My secret was simple: there was no room for error. No room for distraction, for weakness, for a single misstep. The slightest deviation from my schedule felt like falling from a great height with no safety net.

During the physics test, I moved with cold precision, each formula and equation flowing easily through my mind, until the last question. A multiple-choice problem on quantum mechanics. It was ambiguous; each option plausible. My mind, usually a finely tuned machine, seized up. I hesitated, and then made the choice that felt most logical. But a crack appeared, a sliver of doubt, a hairline fracture in my carefully constructed fortress.

I handed in the test, feeling its weight like a stone in my hands. Cold dread washed over me. Not for the grade, that was just a number. But for the perfect score.

After school, I went to the library, my sanctuary, a quiet corner where time slowed. I had to wait for my mother to pick me up, so I opened my textbook, but my mind was elsewhere, spinning. What if I got that last question wrong? The thought was poison. A single wrong answer would be a blemish on my record, a stain on my perfect facade.

I could already see my mother's quiet, proud smile twisting into something else, a slight frown, a crack in the image she wanted to hold onto. I would no longer be Ploy, the girl with the perfect GPA. I would be Prae, the girl who failed.

It was during this silent panic that I saw the post. It wasn't a flashy ad, not something meant to catch everyone's eye. It hid in the darker, quieter corners of a social media site, a place I rarely visited.

The image was a starless night sky, empty and vast, a void that mirrored how I felt inside. The text wasn't about hope, or success, or happiness. It was selling a place to land.

It spoke to my pressure. It is not my sadness. To the part of me that feared being a lone asteroid, drifting endlessly in a cold, uncaring universe.

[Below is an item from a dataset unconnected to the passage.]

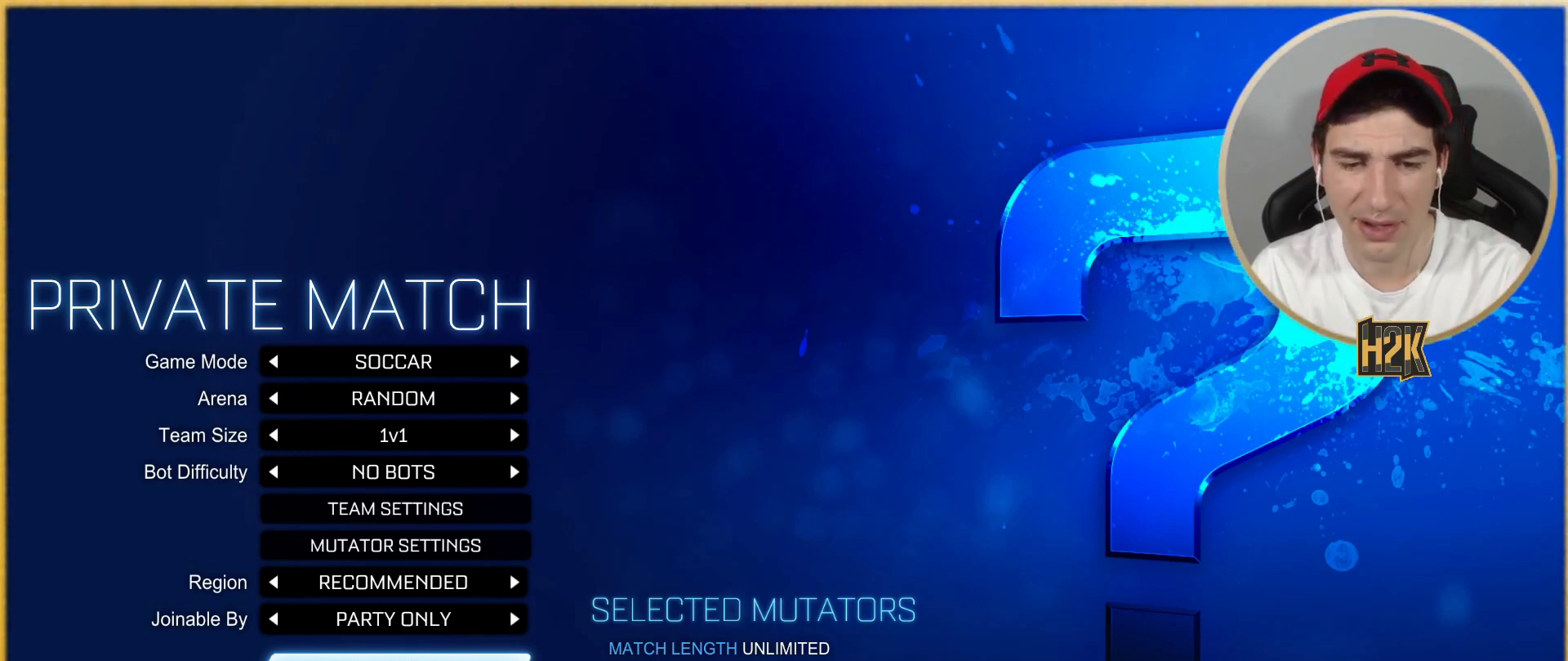
{"buttons": [], "left_stick": "center", "events": []}
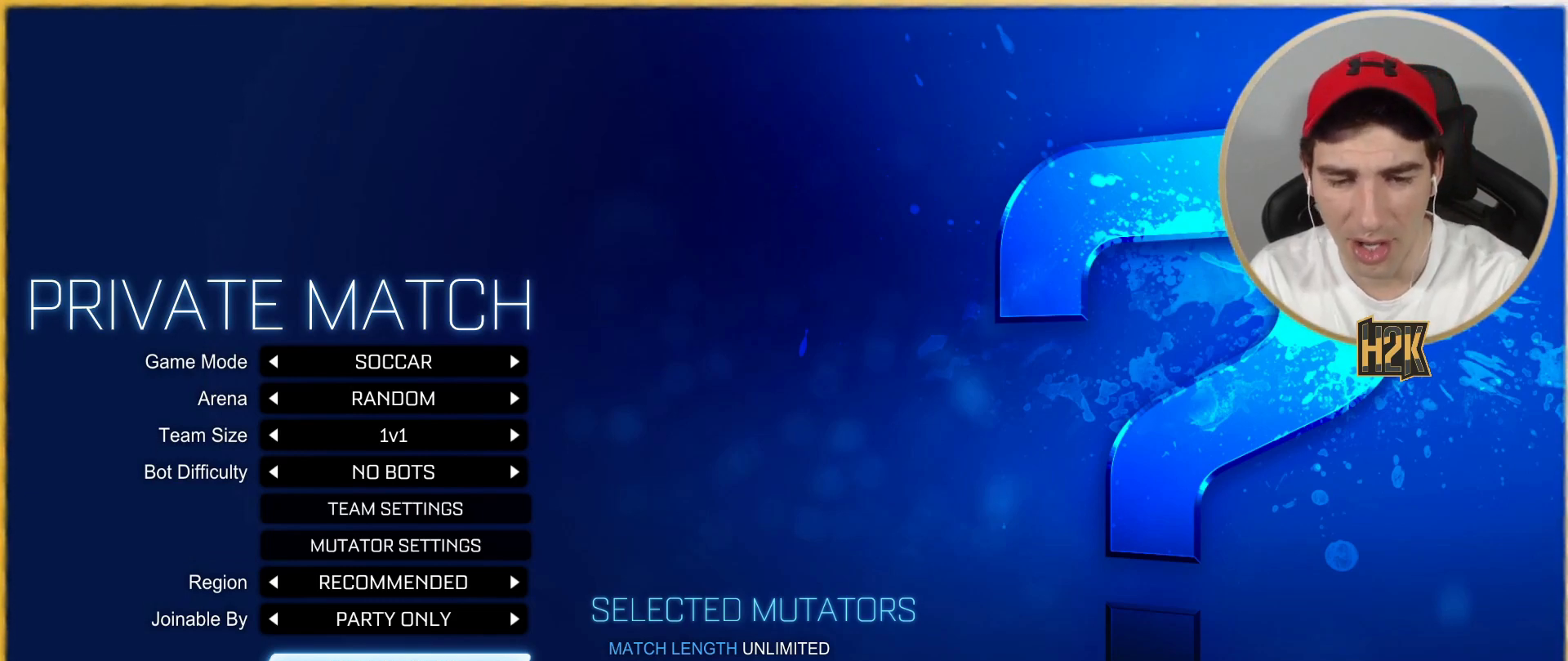
{"buttons": [], "left_stick": "center", "events": []}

It spoke to the part of me that had seen the beautiful emptiness of the cosmos and felt a grim kinship.

I read the words over and over. They weren't a cry for help. They were confirmation.

If I were no longer perfect... what was I?

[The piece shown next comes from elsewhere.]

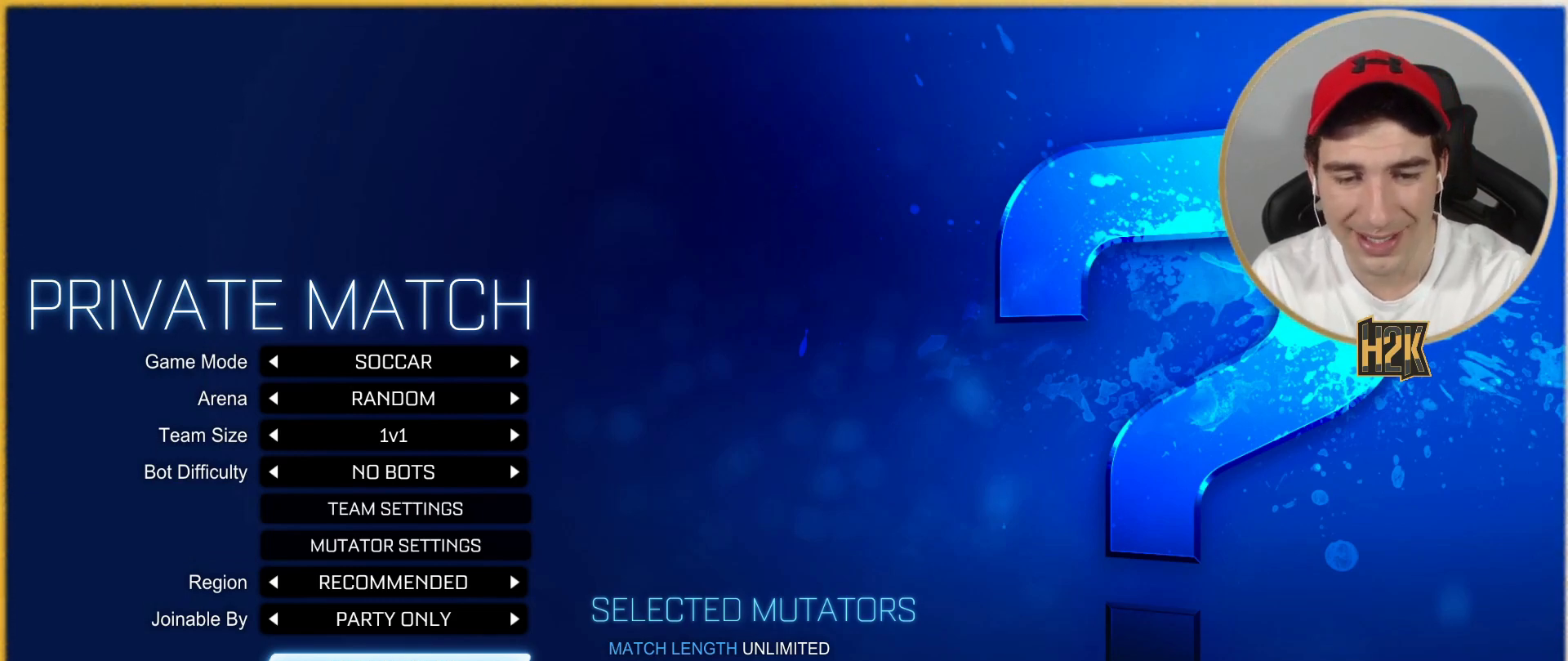
{"buttons": [], "left_stick": "center", "events": []}
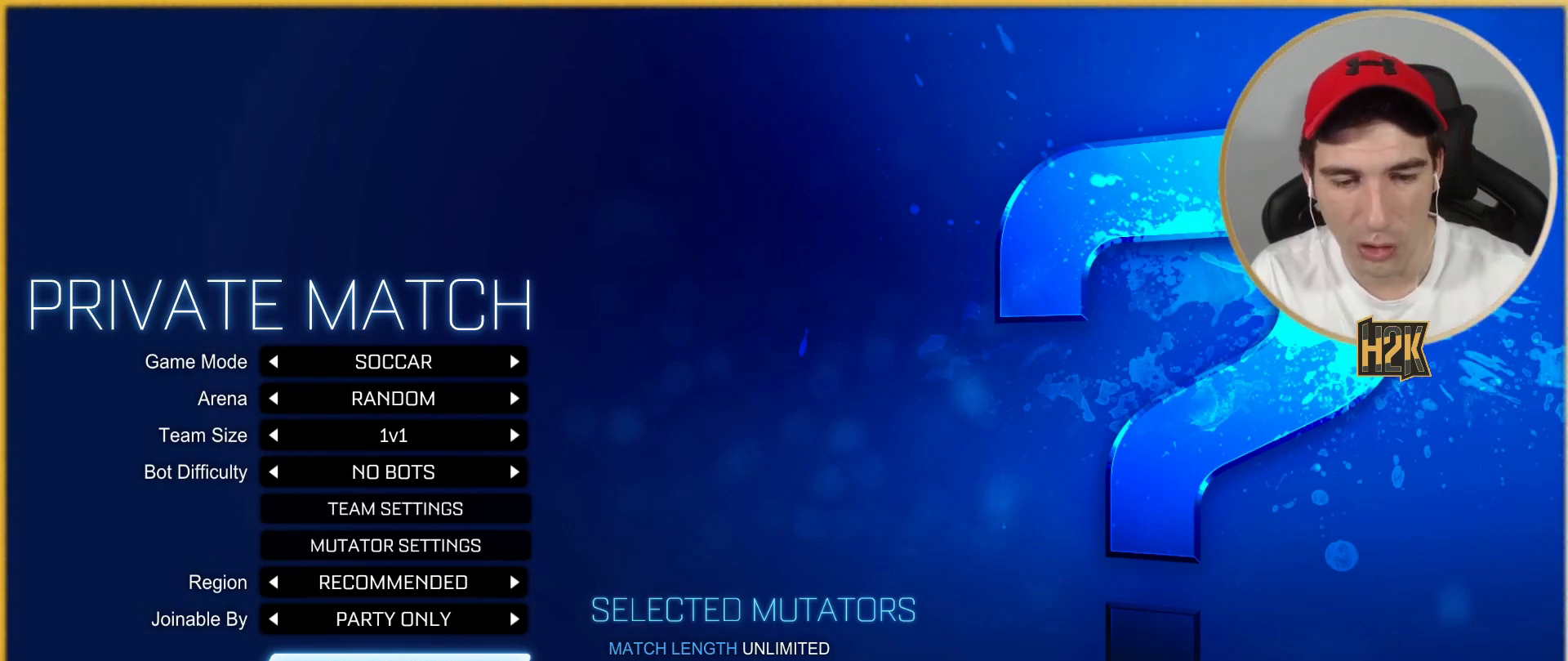
{"buttons": [], "left_stick": "center", "events": []}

The answer was simple. I was a failure.

My fingers moved without thought, clicking the DM button. No emoji, no desperate plea. I sent a report, clinical, cold, a summary of my life's trajectory, and the one flaw newly introduced into the equation.

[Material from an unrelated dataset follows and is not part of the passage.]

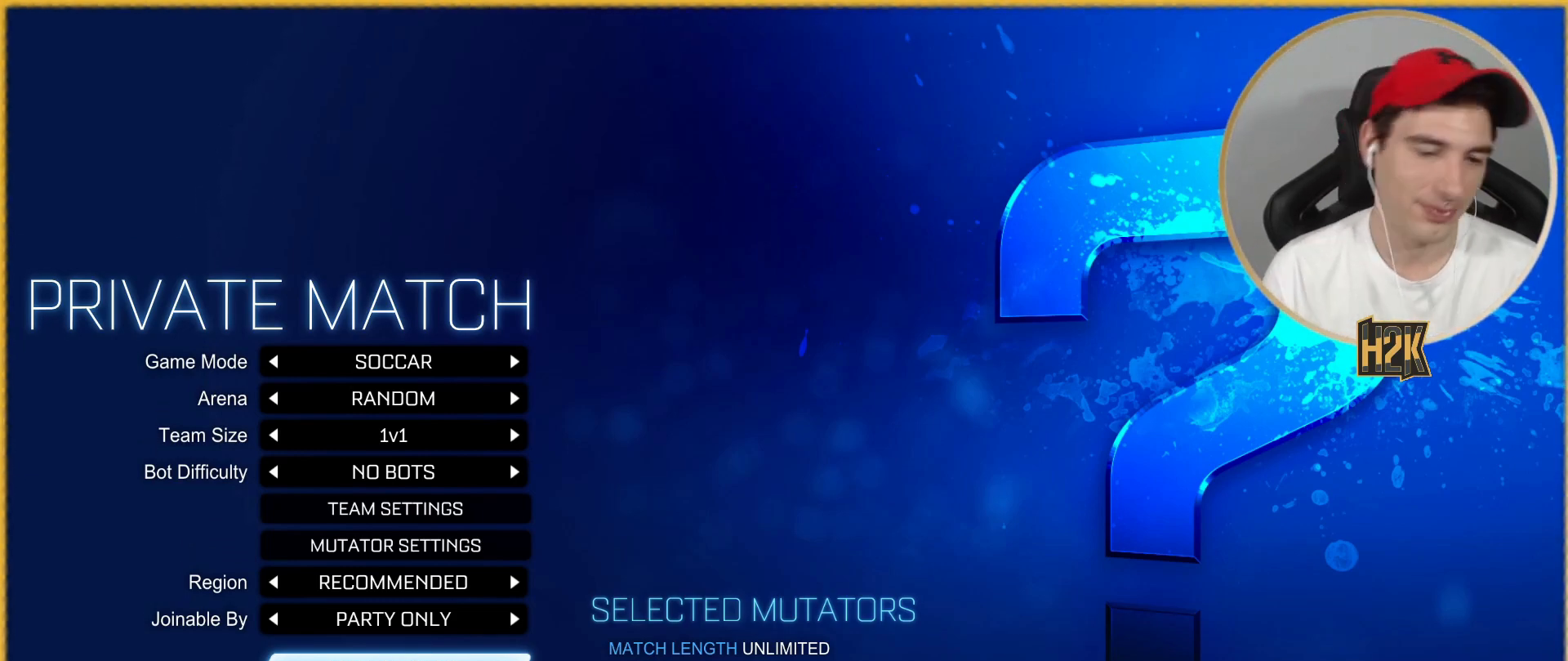
{"buttons": [], "left_stick": "center", "events": []}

I have failed the Mathayom 5 final exam. I have disappointed my parents. I see no other option.

The words were facts. The final line in my proof.

The Starlight Society was not a place to get better. It was the logical next step.

Lesson on Psychological Pressure

In the end, this is the lesson of psychological pressure: it is a cage forged from other people's expectations and your own perfectionism. It doesn't just drive you to succeed; it terrifies you with the thought of failure.

For me, the ad wasn't a cry for help. It was a final, logical solution to a problem I could no longer solve. I didn't want a way out of the cage. I wanted a way to end the struggle of being trapped inside it.

The club was not a beacon of hope. It was the inevitable conclusion to a life that had become an unbearable equation. The silence of my parents' expectations was a thousand times louder than a scream, and the pressure it created was a slow, deliberate killer.